LSU was slow to catch the throwing bug. Burrow threw 369 passes for 16 touchdowns as a junior; at Ohio State, Haskins threw 533 for 50. Over the offseason, coach Ed Orgeron decided his Tigers needed to throw it more and better. He hired Joe Brady, a 29-year-old who’d been an offensive assistant under Sean Payton with the Saints.
Brady was named passing-game coordinator. The difference showed from the start. In the opener against Georgia Southern, Burrow threw five touchdown passes. Against Texas the next week, he passed for 471 yards. Over the first four games of 2019, Burrow passed for more touchdowns than in the 13-game 2018 season.
By November, we were witnessing the unprecedented. Burrow threw for 393 yards in a massive victory over No. 1 Alabama in Tuscaloosa. His regular season ended with LSU unbeaten and Burrow the landslide choice for the Heisman. Then he got even better.
Burrow threw for 348 yards and four touchdowns in a 37-10 victory over No. 4 Georgia for the SEC title; for 493 yards and seven first-half touchdowns in beating No. 4 Oklahoma 63-28 in the Chick-fil-A Peach Bowl semifinal; for 463 yards and six touchdowns in the 42-25 dismissal of No. 3 Clemson for the national championship. His postseason numbers: 1,304 yards, 17 touchdowns, no interceptions.
That run capped the greatest season by any collegian ever. It boosted Burrow from being a Day 3 NFL draftee to the top of Round 1. He was taken by Cincinnati, which last won a playoff game in 1991, five years before Burrow was born. He tore his ACL as a rookie. In his second pro season, he has lifted the AFC’s No. 4 seed to the Super Bowl. The Bengals upset the Titans in Nashville. They rallied from 18 points down to outdo Patrick Mahomes in Kansas City.
Take away Burrow and rookie Ja’Marr Chase – Burrow’s chief LSU target already is among the NFL’s finest receivers – and the Bengals are nothing special. Football Outsiders ranks the AFC champ the NFL’s 15th-best team. The more-balanced Rams should win the Super Bowl. If Burrow’s on your side, though, you’ve got a shot. (If not … well, Orgeron was pushed aside by LSU last fall. Brady was fired as Carolina’s offensive coordinator.)
Maybe all this would have happened had Burrow stayed at Ohio State. Probably not. On the day after Christmas in 2019, I asked if transfers had reached the saturation point. “Like too many transfers?” Burrow said.
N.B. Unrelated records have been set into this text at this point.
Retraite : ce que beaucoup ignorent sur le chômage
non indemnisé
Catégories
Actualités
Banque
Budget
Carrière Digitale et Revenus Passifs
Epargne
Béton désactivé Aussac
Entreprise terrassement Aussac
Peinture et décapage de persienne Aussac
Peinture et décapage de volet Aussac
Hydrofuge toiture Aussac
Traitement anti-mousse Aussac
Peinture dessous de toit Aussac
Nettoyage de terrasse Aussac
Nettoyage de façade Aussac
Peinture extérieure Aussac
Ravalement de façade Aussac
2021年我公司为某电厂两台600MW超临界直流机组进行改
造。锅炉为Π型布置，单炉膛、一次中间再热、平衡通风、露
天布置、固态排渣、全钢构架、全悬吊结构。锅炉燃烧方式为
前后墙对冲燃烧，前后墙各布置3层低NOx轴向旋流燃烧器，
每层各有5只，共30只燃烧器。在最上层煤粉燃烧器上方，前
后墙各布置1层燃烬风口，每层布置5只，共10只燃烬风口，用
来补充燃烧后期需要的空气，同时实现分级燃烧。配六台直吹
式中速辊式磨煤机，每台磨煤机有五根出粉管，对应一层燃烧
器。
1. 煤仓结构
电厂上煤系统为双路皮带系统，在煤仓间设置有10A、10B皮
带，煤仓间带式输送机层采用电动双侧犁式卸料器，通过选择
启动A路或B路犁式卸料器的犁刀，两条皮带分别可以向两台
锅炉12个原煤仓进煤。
Yes, I said. His response: “Here’s what I always say: ‘Would you rather see me, Justin and Jalen not playing somewhere, the three Heisman finalists that have been three of the best in the country this year?’ If we didn’t transfer, we could be on the bench right now. … There’s a lot of talented players across the country who just needed the opportunity.”
We on the periphery tend to view the portal as vehicle for chaos. Sometimes, though, it does what it was intended to do. It gives a player a second chance. Nobody has ever taken a second chance and made more of it than Burrow. He mightn’t win this Super Bowl, but he’ll win one soon. The Ohio State backup has become his sport’s magic man.